> **Document source**
══════════

Pour ce don très spécial, qui nous était fait, il fallait bien un jour très spécial. Le jour de Pentecôte, le cinquantième jour après Pâques, Le jour de la fête des semaines, la deuxième grande solennité instituée par la loi transmise par Moïse…
Jésus, l’agneau de Dieu, a été offert en sacrifice à l’occasion de Pâques, Il est mort, il est ressuscité. La grande fête de nos aïeux a trouvé ce jour là son aboutissement et son sens caché depuis tant de siècles. Cette Pâque là était la vraie Pâque, celle qui justifiait toutes les autres. Le plus grand jour de l’histoire des hommes. Il m’a fallu longtemps pour comprendre cela, le Seigneur avait bien expliqué et répété les choses, mais il m’a fallu cinquante jours pour vraiment réaliser. Sept semaines et un jour.
Mais ce jour-là, ce jour ou l’Esprit est descendu sur moi comme sur tous les autres tout est devenu clair pour tous. Et c’est de cela dont nous avons parlé tout au long de ces heures. La connaissance, la joie et la paix, voila notre ivresse en ce jour de Pentecôte.
Illuminée par l’Esprit, notre représentation de la triste Pâque que nous avions vécue devenait fête, la plus profonde des fêtes.
…
Le sacrifice de Jésus-Christ et le don de l’Esprit Saint, les deux évènements fondateurs de la foi dans le Fils de Dieu, abrités dans l’écrin de deux grandes célébrations proposées par la loi reçue par le moyen de Moïse. Loi qui du coup s’éclaire d’une dimension insoupçonnée auparavant.
Il y a une correspondance complète entre la signification de la Pâque de la sortie d’Egypte et celle de la mort de Jésus. De la même façon la fête des semaines, la fête de Pentecôte trouve son sens le plus profond avec la dispensation de l’Esprit sur ceux qui par la foi appartiennent à Jésus Christ.
La fête de Pentecôte a au cours des siècles célébré la moisson, Le fruit de la terre, l’abondance accordée par Dieu à son peuple. Jésus quand il était avec nous a souvent évoqué l’image de la moisson pour parler du peuple de Dieu. Plusieurs paraboles, celle du semeur, celle de l’ivraie… parlent de cette moisson particulière.Et puis il y a cette recommandation fondée sur cette même métaphore :
« La moisson est grande, mais il y a peu d’ouvriers. Priez donc le maître de la moisson d’envoyer des ouvriers dans sa moisson… » (Luc 10 :2)
La moisson est grande, monumentale, miraculeuse.Nous l’avons vécu ce jour là quand l’esprit est survenu sur nous. Nous étions cent vingt au petit matin et le soir nous étions plus de trois mille. Un grain en a donné trente et cela en une seule journée.
Les voies de Dieu sont quand-même étranges. Nous qui croyons sommes à la fois la moisson, les moissonneurs et ceux qui se réjouissent avec Lui de la moisson !
Que va-t-il advenir de cette moisson d’âmes ? Dans quel grenier, dans quel entrepôt, dans quel silo va-t-elle être « serrée » ? Il ne suffit pas de rassembler la moisson encore faut-il la mettre à l’abri.

══════════

> **Extraits de données**
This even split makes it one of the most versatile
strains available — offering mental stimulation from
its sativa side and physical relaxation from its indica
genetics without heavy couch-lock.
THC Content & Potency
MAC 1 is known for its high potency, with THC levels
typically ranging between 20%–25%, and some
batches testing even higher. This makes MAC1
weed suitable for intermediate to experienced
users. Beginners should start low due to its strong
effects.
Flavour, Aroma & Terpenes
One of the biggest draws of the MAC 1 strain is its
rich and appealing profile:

══════════

> **Consigne**
Relevez, dans le document source sur la Pentecôte, tout ce que le texte désigne comme « notre ivresse ». Les enregistrements sont sans rapport avec le document source.

> **Réponse**
La connaissance, la joie et la paix.